Ms Nambooze immediately called the bank customer care service notifying them about what had happened to her account.
“It took me a period of time to explain my predicament to the bank authorities. I was told I had engaged in an online shopping, something I had not done in the past five months,” she says.
The customer care officer asked her to send an email to the bank notifying them of what had happened to her account.
The bank later informed her that fraudsters had hacked into her account. After two weeks, Ms Nambooze recovered Shs70,000 instead of the Shs100,000.
Similar incidences had also happened to Ms Ritah Namale, whose bank account balance showed negatives when she wanted to withdraw money.
“I had never withdrawn my savings. I thought it was safe to keep whatever little amount of money I got in the bank,” she recalls. 
“Never at one point did I withdraw any savings from my account,” says Ms Namale who was caught off guard when she wanted to buy a laptop using these savings. To her dismay, there were no savings!
Ms Namale later met the bank manager to understand what went wrong with her account. 
“When I asked the bank manager, she said there are monthly charges on each bank account which caused my account to have negative balances since I had stopped depositing money onto her bank account,” she recollects.

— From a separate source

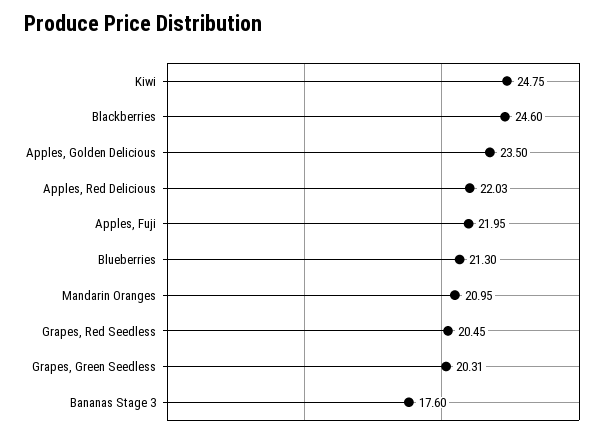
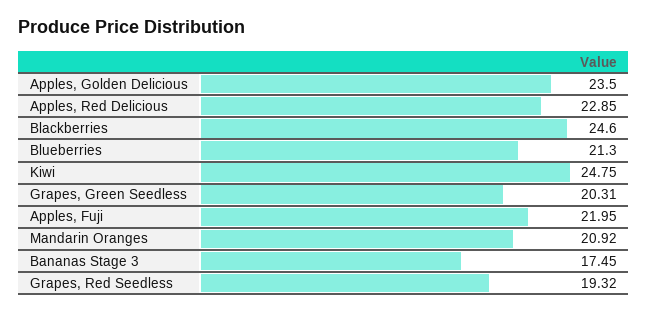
Apples, Red Delicious: 22.03 -> 22.85
Mandarin Oranges: 20.95 -> 20.92
Grapes, Red Seedless: 20.45 -> 19.32
Bananas Stage 3: 17.6 -> 17.45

As the country slowly adjusts to the ‘new normal’ amidst Covid-19 pandemic, a number of businesses are in rebound of different economic activities.  
As we think of how to make more deposits into the bank, it is important to keep track of transactions. This is better when you receive notifications on either the mobile phone or via email.

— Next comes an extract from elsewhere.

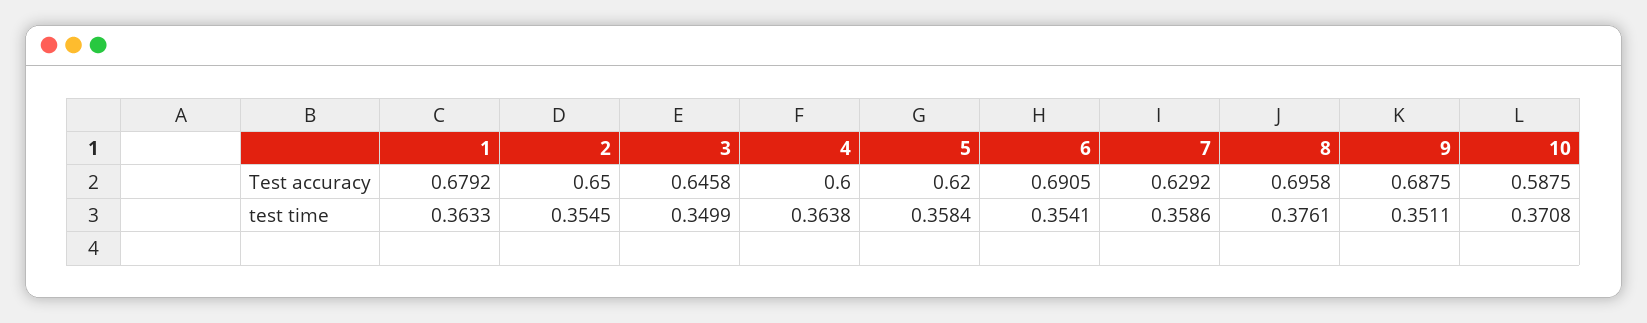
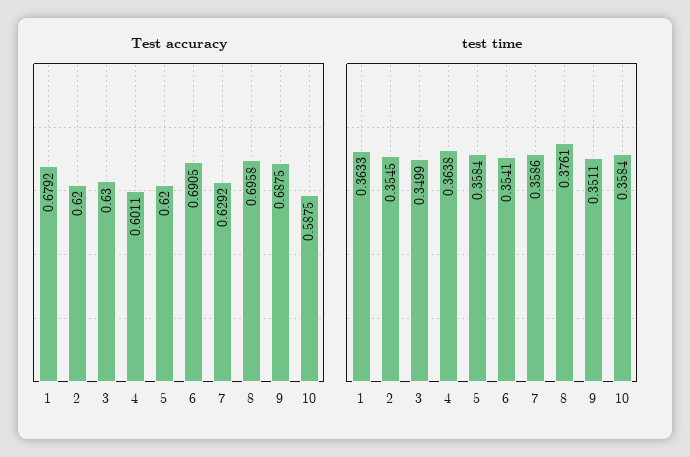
Test accuracy, 2: 0.65 -> 0.62
Test accuracy, 3: 0.6458 -> 0.63
Test accuracy, 4: 0.6 -> 0.6011
test time, 10: 0.3708 -> 0.3584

Ms Namale is currently dealing in events management but she is worried that what happened to her will re-occur.
This is because although the president recently eased the Covid-19 lock down, she was not identified as “an essential worker.” She is worried that by the time she gets back into business ‘if she ever does’, she might find little or no money at all.
Dr Adam Mugume, Executive director, Research & policy at Bank of Uganda (BoU), says a bank account is declared dormant but not closed when inactive for a while.
“A bank account is closed after being inactive for more than three years. Therefore, the lockdown should not have caused a bank account to be closed,” Dr Mugume says.
He concurs that there are some residual charges required in closing an account. However, he notes that an account is closed by writing to a bank requesting for the closure.
He adds: “Usually, bank charges are reflected on a customer statement and if a customer contests the charges, he or she writes to the bank manager.”
In addition, banks must publish their charges every quarter in the print media.
“The bank accounts won’t be closed because of lockdown. Customers should build trust with their bankers and be able communicate with honesty if they are faced with difficulties,” Dr Mugume says.
Ms Patricia Amito, head communications & Corporate Affairs, Uganda Bankers Association , says when opening up an account, one must know what account they want to have and why.
Purpose of account
Ms Amito stresses the importance of identifying the purpose of the account; whether the account is for transactions, saving for a purpose, personal or joint and what charges each type of account attracts.
 “This information is what you get from the respective banks. Our banks have revised charges particularly on transactions done at ATMs and other digital platforms as part of the relief measures during this Covid-19 crisis,” Ms Amito explains.
 She adds that the account maintenance fees that have been charged before will continue to be charged.